Projets immobiliers publics privés
le 15/06/2023

Quel délai de prescription applicable en cas d’appropriation de parties communes à jouissance privative sans autorisation

Cass. Civ., 3ème, 20 avril 2023, n° 21-16.733

En droit de la copropriété, l’article 42 de la loi du 10 juillet 1965 fixe le délai de prescription applicable en matière d’action personnelle et dispose que : « les dispositions de l’article 2224 du code civil relatives au délai de prescription et à son point de départ sont applicables aux actions personnelles relatives à la copropriété entre copropriétaires ou entre un copropriétaire et le syndicat ».

Sur ce point, il sera précisé que dans sa version antérieure à la Loi ELAN du 25 novembre 2018, il était prévu que les actions personnelles se prescrivaient par un délai de dix ans. Le délai de prescription applicable en matière personnelle doit être distingué du délai de prescription en matière réelle. L’article 2227 du Code civil dispose, à cet égard, que : « le droit de propriété est imprescriptible. Sous cette réserve, les actions réelles immobilières se prescrivent par trente ans à compter du jour où le titulaire d’un droit a connu ou aurait dû connaître les faits lui permettant de l’exercer ».

Ainsi, lorsqu’un copropriétaire réalise des travaux qui affectent les parties communes, sans autorisation de l’assemblée générale, il s’expose à une action aux fins de remise en état et éventuellement à une demande de dommages et intérêts, pouvant être introduite soit par le syndicat des copropriétaires, soit par un copropriétaire pris individuellement.

Sur ce point, une difficulté peut résulter notamment de la détermination du point de départ et du délai de prescription applicable en matière de travaux sans autorisation sur des parties communes.
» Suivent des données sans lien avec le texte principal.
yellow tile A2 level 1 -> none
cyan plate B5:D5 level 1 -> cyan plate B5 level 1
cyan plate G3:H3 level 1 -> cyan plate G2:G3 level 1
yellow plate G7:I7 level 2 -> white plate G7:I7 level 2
L’arrêt rendu par la Troisième chambre civile de la Cour de cassation le 20 avril 2023 tend à apporter des éclairages sur cette problématique.Deux propriétaires d’une villa dans un ensemble immobilier soumis au statut de la copropriété des immeubles bâtis, ont obtenu en assemblée général des copropriétaires, l’autorisation de créer une chambre supplémentaire. Toutefois, et sans aucune autorisation, ils ont édifié une terrasse dans le prolongement d’une coursive sur une partie commune, dont ils avaient la jouissance privative.

Près de onze ans plus tard, ils ont été assignés par d’autres copropriétaires, aux fins notamment d’indemnisation de leur préjudice et démolition de la terrasse édifiée sans autorisation. Les juges du fond rejettent les demandes des copropriétaires considérant que leurs prétentions se heurtent à la prescription décennale. Un pourvoi en cassation est donc formé par les copropriétaires demandeurs.

S’agissant du point de départ de l’action des copropriétaires, la Cour de cassation rejette le pourvoi approuvant ainsi la position de la Cour d’appel et considérant que l’action court à compter de la connaissance du fait litigieux. En l’espèce, les copropriétaires avaient pu mesurer l’incidence des travaux et étaient en mesure d’engager toute action qui serait utile pour la préservation de leurs droits et d’éventuelles réparations indemnitaires.

Toutefois, s’agissant du délai de prescription applicable, la Cour de cassation censure l’analyse de la Cour d’appel, au visa de l’article 2227 du Code civil et de l’article 42 de la loi du 10 juillet 1965 dans sa rédaction antérieure à la Loi ELAN. Selon la Cour de cassation :

« 17. En se déterminant ainsi, sans rechercher, comme il le lui était demandé, si, nonobstant le droit de jouissance privative dont M. et Mme [Z] bénéficiaient, la terrasse litigieuse ne constituait pas une appropriation de parties communes dont la cessation ouvre droit à une action réelle qui se prescrit par trente ans, la cour d’appel n’a pas donné de base légale à sa décision ».

 

A la lecture de cet arrêt, il convient de distinguer les simples travaux sans autorisation affectant les parties communes, des véritables appropriations de parties communes, faites par un copropriétaire. L’annexion et l’appropriation d’une partie commune par un copropriétaire ouvre une action réelle au syndicat des copropriétaires ou aux autres copropriétaires, soumise à la prescription trentenaire.En effet, cette action réelle immobilière tend à protéger le droit de propriété du syndicat des copropriétaires.

 

Cet arrêt rendu par la Cour de cassation présente un intérêt particulier, dans la mesure où il s’agissait de parties communes à jouissance exclusive. Les copropriétaires disposaient ainsi d’un droit réel leur permettant de jouir de cette partie commune. Toutefois, la jouissance privative d’une partie commune n’est pas de nature à permettre au copropriétaire de l’approprier, l’immeuble demeurant une partie commune.